I said I was going to respond to this article.
For eight years out of seminary I served a Church of the Brethren congregation in northern Ohio. I still remember the Sunday after worship when a parishioner came up to me and told me that my recent sermons were "undermining the faith of our children." I don't remember what I was preaching on; but I distinctly remember the responses I was getting at the time.
Just out of seminary I spent the first half of my tenure at that church getting my pastoral legs under my feet. I spent the second half of my time there beginning to find my own faith. It was a messy process for me. Looking back on my time there it is not surprising to me that some people sitting in the pews must have been wondering why they were paying this pastor to raise question that might challenge their faith.
To be fair to me in many ways I was just tinkering around the edges, sharing a little bible scholarship about sources and sitz im leben and discrepencies in the Greek text of the NT, etc. My own biblical studies were being re-invigorated by the work of the Jesus Seminar, but I wasn't giving them full doses. And I wasn't sharing anything about my own deeper questions about Jesus and the reality of God.
To be fair to them they were a very traditional Brethren congregation. They were mostly pacifist and service oriented, the best of my tradition. They were also mostly union folks and liberal on economic issues, definitely a plus. But they held very traditional and moderately evangelical views on sin and salvation, the "purpose" of Jesus, and the authority of the Bible. And the issue of homosexuality was a "live" issue in that congregation but the subject was taboo. I didn't preach about it from the pulpit but I was talking about it a lot with individuals and families. From their perspective I am sure it felt like I was messing with their faith.
I began to realize during my last few years that I could not keep doing what I was doing. I couldn't say one thing from the pulpit - the safe thing, the traditional thing - and think something else. I couldn't not talk about some issues because it made some people uncomfortable. I couldn't lead the congregation in prayer to God when I wasn't sure there was anybody up there listening.
So I decided to resign. The fateful moment actually was brought about by a congregational vote to turn down an offer made by a local company to take a piece of the church's large property and build on it a child-care center paid for by that company who would also share the building with the church. It was in my view a huge no vote to mission and to the viability of the congregation. It was time for me to go.
At first I interviewed at several other churches.
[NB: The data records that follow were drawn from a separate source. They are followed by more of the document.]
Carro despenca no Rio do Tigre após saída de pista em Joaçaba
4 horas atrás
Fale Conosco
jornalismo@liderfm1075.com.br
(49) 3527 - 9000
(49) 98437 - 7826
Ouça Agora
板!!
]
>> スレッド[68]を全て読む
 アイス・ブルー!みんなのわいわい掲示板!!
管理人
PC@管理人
But in each case I realized that it wasn't going to work. They were asking me questions about biblical authority and the virgin birth and I wasn't going down that road again. So because of my wife's employment and education situation where we were in Ohio, I began to look for other work there.
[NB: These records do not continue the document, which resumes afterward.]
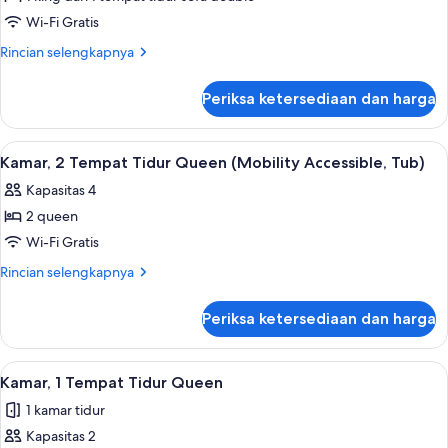
tempat
1
tidur
Wi-Fi Gratis
Sofa
Tempat
Rincian
Rincian selengkapnya
Tidur
lebih
King
lanjut
Periksa ketersediaan dan harga
untuk
dengan
Suite,
tempat
1
Lihat
Brankas, meja kerja, tirai kedap cahaya
tidur
3
Tempat
Kamar, 2 Tempat Tidur Queen (Mobility Accessible, Tub)
semua
Tidur
Sofa,
Kapasitas 4
King
foto
sudut
dengan
2 queen
untuk
tempat
Kamar,
Wi-Fi Gratis
tidur
2
Sofa,
Rincian
Rincian selengkapnya
sudut
Tempat
lebih
lanjut
Tidur
Periksa ketersediaan dan harga
untuk
Queen
Kamar,
(Mobility
2
Lihat
Brankas, meja kerja, tirai kedap cahaya
4
Accessible,
Tempat
Kamar, 1 Tempat Tidur Queen
semua
Tidur
Tub)
1 kamar tidur
Queen
foto
(Mobility
Kapasitas 2
untuk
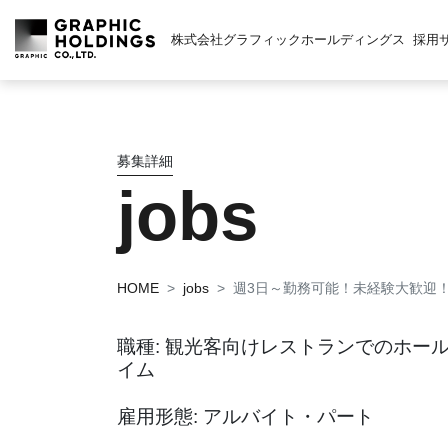
株式会社グラフィックホールディングス
採用
募集詳細
jobs
HOME
jobs
週3日～勤務可能！未経験大歓迎
職種: 観光客向けレストランでのホー
イム
雇用形態: アルバイト・パート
When I got the call from a denominational representative to consider planting a church in the twin cities I initially said no. He said he was sending me the material anyway. So it came and I began to realize that this might be an opportunity for me to be a pastor and to be honest about my faith. If I started from the very beginning saying "this is what I believe" then those who came would know what they were getting into and those who stayed would stay because they appreciate this way of being a person of faith.
Seventeen years later I am still saying "this is what I believe" on Sunday mornings. Not "this is what the Bible says you should believe" or "this is what you must believe to be a Christian" or "this is what I believe" (but secretly I don't). I have found it to be a recipe for growing a thriving liberal Christian community where some non-Christians also find a spiritual home. I have also found it to be a recipe for sleeping well at night.
I sympathize with pastors who feel trapped because their own faith experience doesn't match the faith experience of the congregations they serve. I was there once. And I don't think there is one right response to being in this situation. Some pastors have the cross-cultural skills to make it work. They love the people they are with for who they are and have the vision and persistence to work at bringing people along little by little over time. (I realize this may sound patronizing and it is certainly true that growth happens in both ways. But I also make no apologies for saying that it is part of the pastor's job to "bring people along," i.e to grow; and bringing people along towards a more open and progressive vision is in my view a good thing.)
Other pastors don't have the temperament or the skill set. Or they simply have lost their faith. For them there is no sleeping well at night. I know some of them. For their own sake and for the sake of their congregations it would probably be better if they found a new career, or better yet started a new church where they could figure out their faith among like-minded people.